20. Bölüm

48.8K 2.6K 1K
                                    







Eylem

Fırat'ın dudaklarının damağımda bıraktığı mayhoş tadın etkisiyle arş-ı alaya doğru tırmanırken ellerim arsızca saçlarında geziniyordu. Sadece nefesim değil iflahım da kesilmişti fakat geri çekilmiyor, geri çekilmesine izin vermiyordum.

Ben izin vermesem de Fırat yaşamamızı istiyor olmalı ki birbirine karışan nefeslerimiz tükendiğinde dudaklarımı serbest bırakıp geri çekildi. Arzu dolu bakışları yüzümde geziniyor, değdiği yeri yakıp kavuruyordu.

Aramızdaki yoğun elektrikten onun da iflahı kesilmiş olmalı ki bir süre sonra alnını alnıma yaslayıp derin bir nefes verdi. Ne düşündüğünü bilmiyordum fakat kendi içinde bir savaş verdiğini hissediyordum nedensizce.

Benimse tek düşündüğüm dudaklarının bana yaşattığı tarifi imkansız duygulardı. Hayatımı alt üst eden onca felaketin içinde günlerdir ilk defa nefes aldığımı hissediyordum. Şu an olduğum yerden mutluydum ve ötesini düşünmek istemiyordum. Fırat bana iyi geliyordu. İyi gelmemesi gerekiyordu belki ama bu, öyle olduğu gerçeğini değiştirmiyordu.

Kollarımı boynundan uzaklaştırdığımda geri çekilip gözlerime baktı. En az benim kadar etkilenmiş görünüyordu dudaklarımızın birlikteliğinden fakat belli ki benim tepkimi ölçmeye çalışıyordu. Ne tepki verilirdi ki?

'İyi ki öptün' denmezdi.

'Biraz ani oldu ama olsun' hiç denmezdi.

'Böyle öpülür mü zalımın oğlu' hiç ama hiç denmezdi.

'Valla sen öpmesen de ben zaten dalacaktım' hevesli gibi gösterirdi.

'Boş ver ya olur öyle bazen' çok önemsiz kılardı öpüşmemizi.

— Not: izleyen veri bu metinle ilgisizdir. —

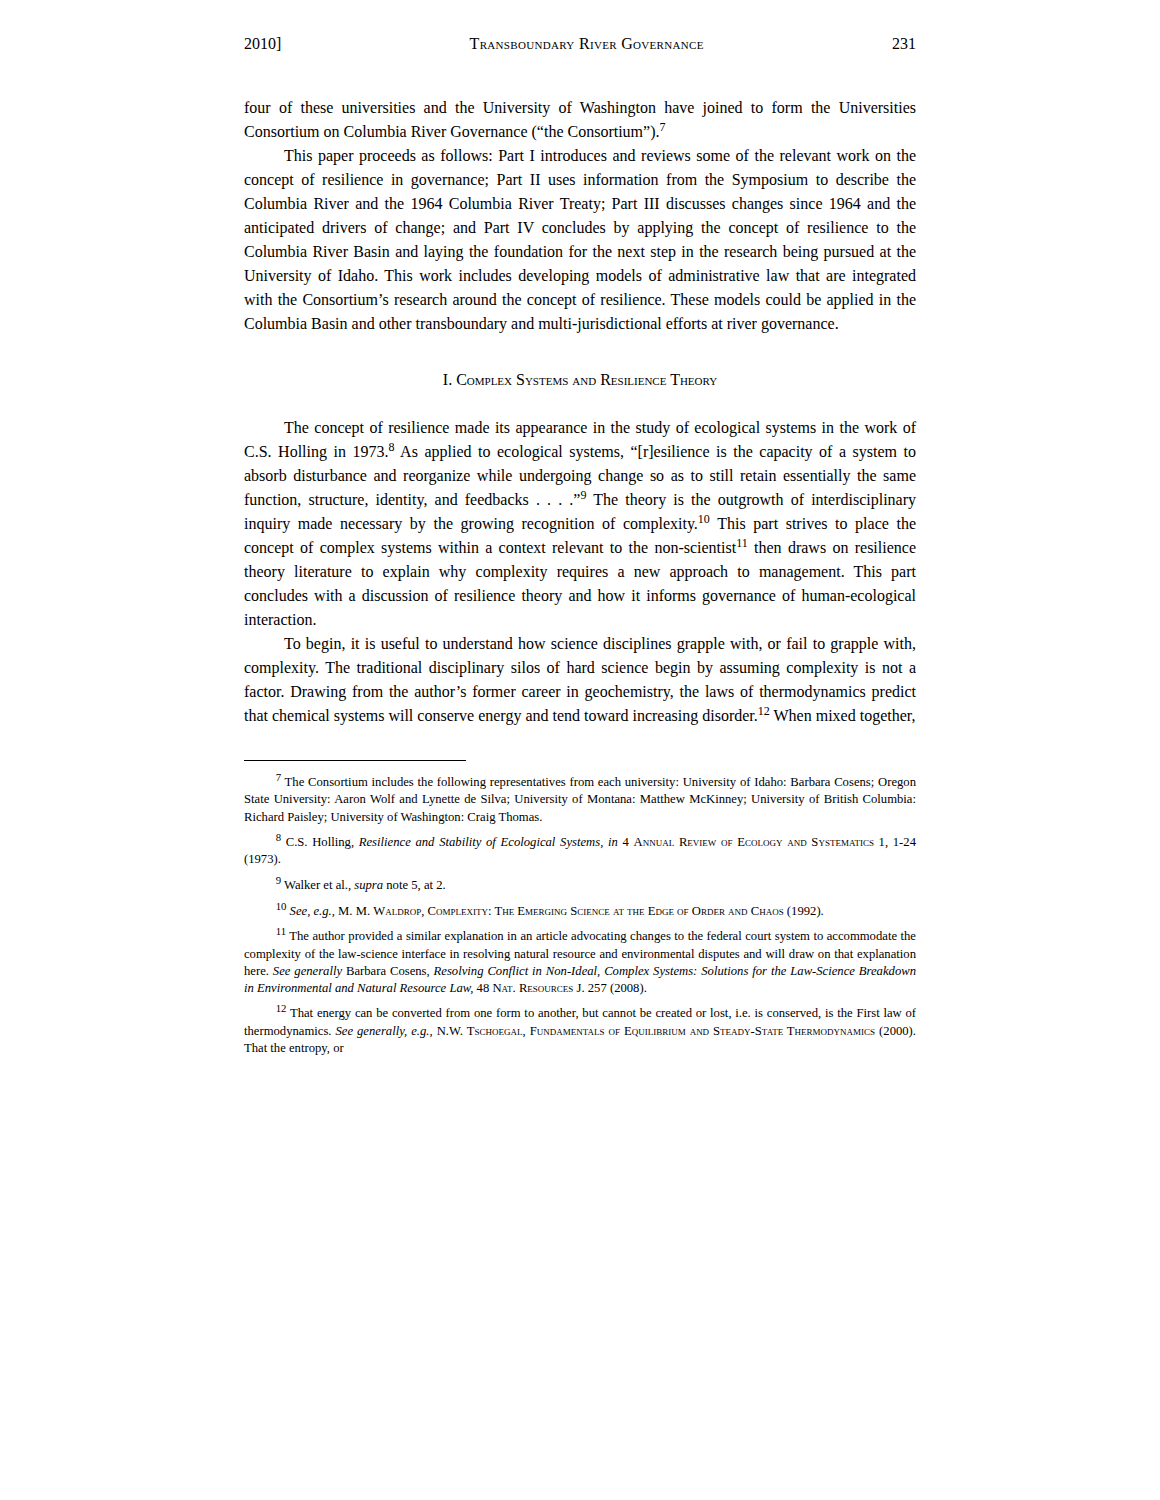2010] Transboundary River Governance 231
four of these universities and the University of Washington have joined to form the Universities Consortium on Columbia River Governance (“the Consortium”).7
This paper proceeds as follows: Part I introduces and reviews some of the relevant work on the concept of resilience in governance; Part II uses information from the Symposium to describe the Columbia River and the 1964 Columbia River Treaty; Part III discusses changes since 1964 and the anticipated drivers of change; and Part IV concludes by applying the concept of resilience to the Columbia River Basin and laying the foundation for the next step in the research being pursued at the University of Idaho. This work includes developing models of administrative law that are integrated with the Consortium’s research around the concept of resilience. These models could be applied in the Columbia Basin and other transboundary and multi-jurisdictional efforts at river governance.
I. Complex Systems and Resilience Theory
The concept of resilience made its appearance in the study of ecological systems in the work of C.S. Holling in 1973.8 As applied to ecological systems, “[r]esilience is the capacity of a system to absorb disturbance and reorganize while undergoing change so as to still retain essentially the same function, structure, identity, and feedbacks . . . .”9 The theory is the outgrowth of interdisciplinary inquiry made necessary by the growing recognition of complexity.10 This part strives to place the concept of complex systems within a context relevant to the non-scientist11 then draws on resilience theory literature to explain why complexity requires a new approach to management. This part concludes with a discussion of resilience theory and how it informs governance of human-ecological interaction.
To begin, it is useful to understand how science disciplines grapple with, or fail to grapple with, complexity. The traditional disciplinary silos of hard science begin by assuming complexity is not a factor. Drawing from the author’s former career in geochemistry, the laws of thermodynamics predict that chemical systems will conserve energy and tend toward increasing disorder.12 When mixed together,
7 The Consortium includes the following representatives from each university: University of Idaho: Barbara Cosens; Oregon State University: Aaron Wolf and Lynette de Silva; University of Montana: Matthew McKinney; University of British Columbia: Richard Paisley; University of Washington: Craig Thomas.
8 C.S. Holling, Resilience and Stability of Ecological Systems, in 4 Annual Review of Ecology and Systematics 1, 1-24 (1973).
9 Walker et al., supra note 5, at 2.
10 See, e.g., M. M. Waldrop, Complexity: The Emerging Science at the Edge of Order and Chaos (1992).
11 The author provided a similar explanation in an article advocating changes to the federal court system to accommodate the complexity of the law-science interface in resolving natural resource and environmental disputes and will draw on that explanation here. See generally Barbara Cosens, Resolving Conflict in Non-Ideal, Complex Systems: Solutions for the Law-Science Breakdown in Environmental and Natural Resource Law, 48 Nat. Resources J. 257 (2008).
12 That energy can be converted from one form to another, but cannot be created or lost, i.e. is conserved, is the First law of thermodynamics. See generally, e.g., N.W. Tschoegal, Fundamentals of Equilibrium and Steady-State Thermodynamics (2000). That the entropy, or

'Böyle öpmek olur mu gözünü seveyim?' olurdu ama işte söylenmiyordu ki.

"Özür dilerim" dedim son dakikaları hiç yaşanmamış sayıp. Sorarcasına gözlerini kıstığında "Kardeşin olduğunu bilmiyordum, yani öyle demek istemedim, şey dedim ya hani..." dedim mahcup bir tavırla.

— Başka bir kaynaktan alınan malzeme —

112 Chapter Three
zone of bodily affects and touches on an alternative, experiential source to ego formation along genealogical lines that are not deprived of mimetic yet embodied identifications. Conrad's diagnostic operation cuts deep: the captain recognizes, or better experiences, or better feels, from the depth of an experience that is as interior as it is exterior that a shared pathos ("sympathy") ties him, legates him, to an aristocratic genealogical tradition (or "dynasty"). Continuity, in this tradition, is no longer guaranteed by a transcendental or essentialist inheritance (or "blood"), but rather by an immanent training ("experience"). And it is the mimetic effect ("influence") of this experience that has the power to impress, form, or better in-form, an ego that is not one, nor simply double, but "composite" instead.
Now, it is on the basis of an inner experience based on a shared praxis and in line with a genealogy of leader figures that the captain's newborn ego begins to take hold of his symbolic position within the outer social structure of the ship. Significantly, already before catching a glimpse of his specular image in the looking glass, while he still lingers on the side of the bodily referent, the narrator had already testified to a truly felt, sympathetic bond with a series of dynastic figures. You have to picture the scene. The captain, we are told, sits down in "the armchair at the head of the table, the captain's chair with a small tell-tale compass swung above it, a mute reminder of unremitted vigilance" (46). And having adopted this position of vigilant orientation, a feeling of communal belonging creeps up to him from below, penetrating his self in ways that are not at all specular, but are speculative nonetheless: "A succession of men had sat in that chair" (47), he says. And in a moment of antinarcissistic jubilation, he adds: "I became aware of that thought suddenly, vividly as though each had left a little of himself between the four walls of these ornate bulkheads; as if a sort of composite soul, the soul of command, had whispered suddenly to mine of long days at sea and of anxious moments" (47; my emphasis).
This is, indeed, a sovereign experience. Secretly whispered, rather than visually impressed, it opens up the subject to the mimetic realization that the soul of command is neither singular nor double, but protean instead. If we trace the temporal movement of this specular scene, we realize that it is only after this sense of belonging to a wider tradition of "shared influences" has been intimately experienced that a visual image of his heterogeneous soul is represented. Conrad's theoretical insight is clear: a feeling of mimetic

"Meriç" dedi saçmaladığım kısmı es geçip "En küçüğümüz."

"Ama Meriç erkek ismi gibi olunca ben düşünemedim" dedim saçmalığımı gözüne gözüne sokup.

"Gördüğün gibi kız" dedi ısrarla fakat ben de konuyu kapatmamakta ısrarlıydım.

"Ama siz de kaç kardeşsiniz yani? Annenle baban maşallah hiç boş durmamışlar. Ben nereden bileyim kız kardeşin olduğunu?"

Avuçlarını başımın iki yanından arkamdaki duvara yaslayıp "Susacak mısın ben mi susturayım?" dedi gözlerine kadar ulaşan imalı gülümsemesiyle.

Susturma yöntemi her ne kadar aklımı başımdan alıyor olsa da "Yok sen susturma" dedim gülümseyerek "Ben susarım."

Gözlerindeki hayranlık dolu bakışlara eşlik eden eşsiz gülümsemesi beynime sağlı sollu kroşeler çakıyordu. Düşünemiyordum.

"Bence de sus sen" dedi gözlerini dudaklarıma sabitleyip.

Ölüyordum sanırım.

Beyaz ışığı görmüştüm an itibarıyla.

Ben beyaz ışığa doğru giderken odanın kapısı ardına kadar açılmış ve Hayrünnisa sorgusuz sualsiz içeri dalmıştı. Tabii bizi uygunsuz bir durumda gördüğü için attığı ilk adımda ayakları yere çivilenmiş gözleri Fırat'ın gözlerine sabitlenmişti. Alışmış olması gerekiyordu bence ama inkar aşamasını geçemiyordu bir türlü.